● AIM OF THE TASK
What you return should be each line of the data containing the string "with".

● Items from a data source
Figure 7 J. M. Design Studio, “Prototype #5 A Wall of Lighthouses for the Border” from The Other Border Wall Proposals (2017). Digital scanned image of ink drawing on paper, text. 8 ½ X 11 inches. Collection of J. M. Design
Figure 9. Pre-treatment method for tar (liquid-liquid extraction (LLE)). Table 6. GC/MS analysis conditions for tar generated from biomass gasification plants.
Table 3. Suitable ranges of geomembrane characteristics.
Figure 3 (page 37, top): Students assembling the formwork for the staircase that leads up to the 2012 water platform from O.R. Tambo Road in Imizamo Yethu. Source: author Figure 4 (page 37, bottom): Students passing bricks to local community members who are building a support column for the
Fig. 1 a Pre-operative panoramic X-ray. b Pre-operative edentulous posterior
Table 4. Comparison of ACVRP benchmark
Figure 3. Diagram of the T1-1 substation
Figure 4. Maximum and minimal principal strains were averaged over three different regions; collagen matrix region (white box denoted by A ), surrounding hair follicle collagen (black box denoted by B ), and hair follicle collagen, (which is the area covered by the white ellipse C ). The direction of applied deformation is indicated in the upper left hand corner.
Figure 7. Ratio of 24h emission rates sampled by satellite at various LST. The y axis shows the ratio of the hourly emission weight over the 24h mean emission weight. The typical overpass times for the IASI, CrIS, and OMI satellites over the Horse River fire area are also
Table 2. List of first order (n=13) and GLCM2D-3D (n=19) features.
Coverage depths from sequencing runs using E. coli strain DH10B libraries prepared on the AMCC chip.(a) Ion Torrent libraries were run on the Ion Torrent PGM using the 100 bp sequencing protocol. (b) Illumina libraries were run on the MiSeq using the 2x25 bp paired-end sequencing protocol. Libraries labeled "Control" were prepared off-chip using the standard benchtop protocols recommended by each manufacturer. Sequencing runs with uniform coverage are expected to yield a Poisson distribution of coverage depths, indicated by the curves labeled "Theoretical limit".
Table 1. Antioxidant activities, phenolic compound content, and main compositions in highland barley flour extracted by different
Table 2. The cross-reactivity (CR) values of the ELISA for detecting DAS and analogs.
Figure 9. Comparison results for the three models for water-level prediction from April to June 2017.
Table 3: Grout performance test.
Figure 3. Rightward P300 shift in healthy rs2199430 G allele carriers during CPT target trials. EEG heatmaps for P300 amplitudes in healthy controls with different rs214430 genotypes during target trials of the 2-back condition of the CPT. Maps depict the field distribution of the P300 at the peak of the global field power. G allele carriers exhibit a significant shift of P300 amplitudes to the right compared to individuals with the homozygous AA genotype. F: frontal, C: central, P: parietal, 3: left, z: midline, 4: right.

● YOUR SOLUTION
Coverage depths from sequencing runs using E. coli strain DH10B libraries prepared on the AMCC chip.(a) Ion Torrent libraries were run on the Ion Torrent PGM using the 100 bp sequencing protocol. (b) Illumina libraries were run on the MiSeq using the 2x25 bp paired-end sequencing protocol. Libraries labeled "Control" were prepared off-chip using the standard benchtop protocols recommended by each manufacturer. Sequencing runs with uniform coverage are expected to yield a Poisson distribution of coverage depths, indicated by the curves labeled "Theoretical limit".
Figure 3. Rightward P300 shift in healthy rs2199430 G allele carriers during CPT target trials. EEG heatmaps for P300 amplitudes in healthy controls with different rs214430 genotypes during target trials of the 2-back condition of the CPT. Maps depict the field distribution of the P300 at the peak of the global field power. G allele carriers exhibit a significant shift of P300 amplitudes to the right compared to individuals with the homozygous AA genotype. F: frontal, C: central, P: parietal, 3: left, z: midline, 4: right.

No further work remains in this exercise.